Wie beim letzten Mal, als Julia Nadjas Feindseligkeit zu spüren bekommen hatte. Mit Tränen in den Augen hatte Julia gestammelt: „Wie kann sie mich bloss so hassen? Sie kann mir einfach nicht vergeben.“
„Was meinst du?“
„Na, weisst du, für Nadja ist ihre Welt zusammengebrochen, als ich geboren wurde. Ich habe sie als Zweijährige von ihrem Thron gestossen.“
„Aber das ist doch über dreissig Jahre her! Willst du ein Leben lang dafür büssen?“ » Und ich hatte sie ganz fest gehalten und ihr die Tränen weggeküsst.
„Ich kann überhaupt nicht verstehen, was du von Julia willst!“ Hatte Nadja das jetzt wirklich gesagt? Natürlich verstand sie es nicht, denn in ihrer Welt von Schuldzuweisung und Vorwürfen war kein Raum für die Art von Beziehung, wie Julia und ich sie führten, als lebten wir in einer unbekannten Dimension. Wie sollte sie ein Gefühl davon haben, wie lange wir aufeinander gewartet hatten, wie gut sich die Beziehung anfühlte, wie dankbar wir täglich waren, uns über den Weg gelaufen zu sein?

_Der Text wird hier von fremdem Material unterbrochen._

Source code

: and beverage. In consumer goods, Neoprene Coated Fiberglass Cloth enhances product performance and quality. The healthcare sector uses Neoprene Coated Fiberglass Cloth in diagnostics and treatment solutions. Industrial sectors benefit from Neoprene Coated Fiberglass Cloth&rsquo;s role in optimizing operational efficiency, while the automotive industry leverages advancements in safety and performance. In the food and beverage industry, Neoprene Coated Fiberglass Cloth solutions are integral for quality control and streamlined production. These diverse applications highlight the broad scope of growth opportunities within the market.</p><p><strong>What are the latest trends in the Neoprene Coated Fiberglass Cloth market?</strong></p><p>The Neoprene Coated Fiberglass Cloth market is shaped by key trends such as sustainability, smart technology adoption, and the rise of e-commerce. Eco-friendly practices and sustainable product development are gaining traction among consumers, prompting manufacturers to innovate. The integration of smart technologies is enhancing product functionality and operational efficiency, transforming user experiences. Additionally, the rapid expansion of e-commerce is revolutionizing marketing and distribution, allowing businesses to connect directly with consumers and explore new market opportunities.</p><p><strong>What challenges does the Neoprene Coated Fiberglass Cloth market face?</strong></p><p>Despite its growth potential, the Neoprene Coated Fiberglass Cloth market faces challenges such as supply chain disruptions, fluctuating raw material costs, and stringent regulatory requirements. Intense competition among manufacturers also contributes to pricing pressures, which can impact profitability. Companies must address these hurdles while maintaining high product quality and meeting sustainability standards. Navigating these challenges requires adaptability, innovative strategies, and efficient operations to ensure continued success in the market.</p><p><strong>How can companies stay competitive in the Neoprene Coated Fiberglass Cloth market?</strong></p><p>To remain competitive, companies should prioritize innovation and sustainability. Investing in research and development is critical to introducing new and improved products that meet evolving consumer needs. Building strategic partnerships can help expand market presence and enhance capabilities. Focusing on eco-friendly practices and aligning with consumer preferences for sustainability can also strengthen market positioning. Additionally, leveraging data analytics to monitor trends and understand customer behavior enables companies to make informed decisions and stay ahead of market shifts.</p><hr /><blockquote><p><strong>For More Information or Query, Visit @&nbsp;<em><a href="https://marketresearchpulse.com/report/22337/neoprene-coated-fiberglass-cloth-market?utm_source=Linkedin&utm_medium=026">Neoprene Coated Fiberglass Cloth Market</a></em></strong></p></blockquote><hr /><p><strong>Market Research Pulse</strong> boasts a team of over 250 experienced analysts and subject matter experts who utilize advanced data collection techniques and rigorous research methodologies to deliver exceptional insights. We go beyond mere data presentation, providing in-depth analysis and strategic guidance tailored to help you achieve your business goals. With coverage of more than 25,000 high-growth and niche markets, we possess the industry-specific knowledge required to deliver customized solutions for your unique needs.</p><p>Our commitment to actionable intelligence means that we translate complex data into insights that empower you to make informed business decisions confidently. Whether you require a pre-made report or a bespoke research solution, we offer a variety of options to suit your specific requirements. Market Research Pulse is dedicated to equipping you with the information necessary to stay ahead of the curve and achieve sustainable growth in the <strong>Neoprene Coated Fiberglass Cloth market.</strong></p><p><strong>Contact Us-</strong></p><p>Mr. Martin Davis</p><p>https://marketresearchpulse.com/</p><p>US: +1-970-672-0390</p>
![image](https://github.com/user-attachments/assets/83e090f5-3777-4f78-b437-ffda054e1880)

Ich dachte daran, dass wichtiger als die Gene die Entscheidungen sind, die wir treffen. Und während Nadja der ganzen Welt die Schuld gab, legte ich kurz den Zeigefinger auf ihre Lippen. „Stopp. Jetzt ist es wirklich genug!“
Ungläubig starrte sie mich an, dann meinte sie unwirsch: „Du bist auch nicht besser als sie!“ Sie drehte sich um und liess mich stehen.
Ich ging in die Richtung der Ladentür, doch bevor ich durch die Glasscheiben verschwand, hörte ich noch ein „Du kannst mich mal!“ Nur kurz stellte ich mich in den Regen, um beim Prasseln auf meine Kapuze durchzuatmen. Als ich spürte, wie alles abperlte, schüttelte ich mich und ging in den Laden.